EXERCISE REQUIREMENTS | Turn every text line in the rows below into a single numbered list, skipping any blank lines. Leave the pictures out of your answer.

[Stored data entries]

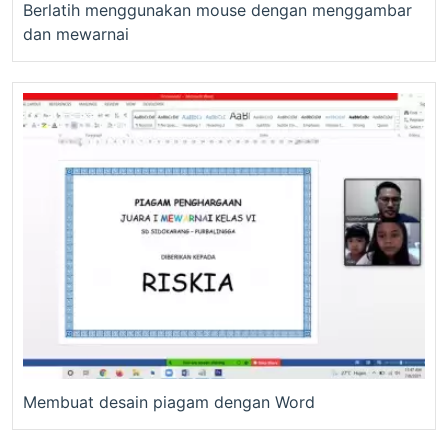
Berlatih menggunakan mouse dengan menggambar
dan mewarnai
Membuat desain piagam dengan Word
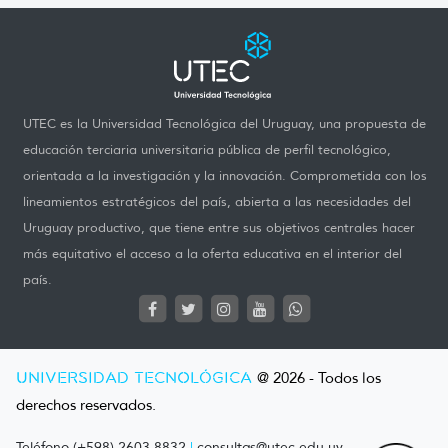
UTEC es la Universidad Tecnológica del Uruguay, una propuesta de
educación terciaria universitaria pública de perfil tecnológico,
orientada a la investigación y la innovación. Comprometida con los
lineamientos estratégicos del país, abierta a las necesidades del
Uruguay productivo, que tiene entre sus objetivos centrales hacer
más equitativo el acceso a la oferta educativa en el interior del
país.
UNIVERSIDAD TECNOLÓGICA
@ 2026 - Todos los
derechos reservados.
Teléfono (+598) 2603 8832
|
consultas@utec.edu.uy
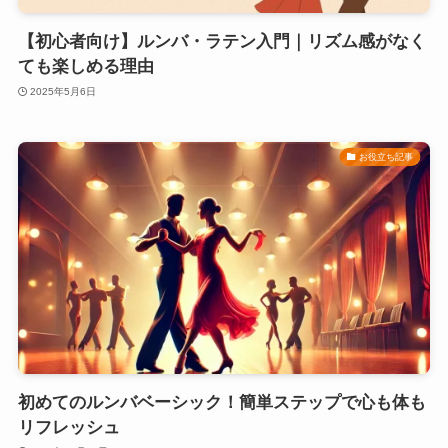
【初心者向け】ルンバ・ラテン入門｜リズム感がなく
ても楽しめる理由
2025年5月6日
お役立ち記事
初めてのルンバベーシック！簡単ステップで心も体も
リフレッシュ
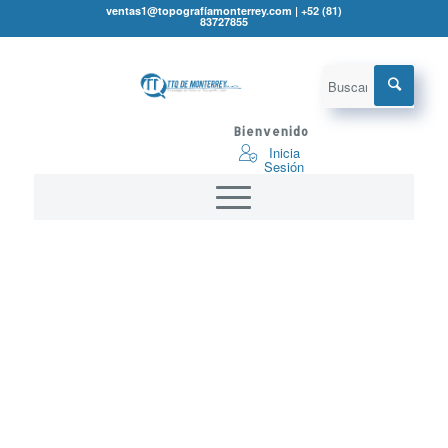
ventas1@topografíamonterrey.com | +52 (81)
83727855
Bienvenido
Inicia
Sesión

EXERCISE OUTPUT |
1. Berlatih menggunakan mouse dengan menggambar
2. dan mewarnai
3. Membuat desain piagam dengan Word
4. UTEC es la Universidad Tecnológica del Uruguay, una propuesta de
5. educación terciaria universitaria pública de perfil tecnológico,
6. orientada a la investigación y la innovación. Comprometida con los
7. lineamientos estratégicos del país, abierta a las necesidades del
8. Uruguay productivo, que tiene entre sus objetivos centrales hacer
9. más equitativo el acceso a la oferta educativa en el interior del
10. país.
11. UNIVERSIDAD TECNOLÓGICA
12. @ 2026 - Todos los
13. derechos reservados.
14. Teléfono (+598) 2603 8832
15. |
16. consultas@utec.edu.uy
17. 【初心者向け】ルンバ・ラテン入門｜リズム感がなく
18. ても楽しめる理由
19. 2025年5月6日
20. お役立ち記事
21. 初めてのルンバベーシック！簡単ステップで心も体も
22. リフレッシュ
23. ventas1@topografíamonterrey.com | +52 (81)
24. 83727855
25. Bienvenido
26. Inicia
27. Sesión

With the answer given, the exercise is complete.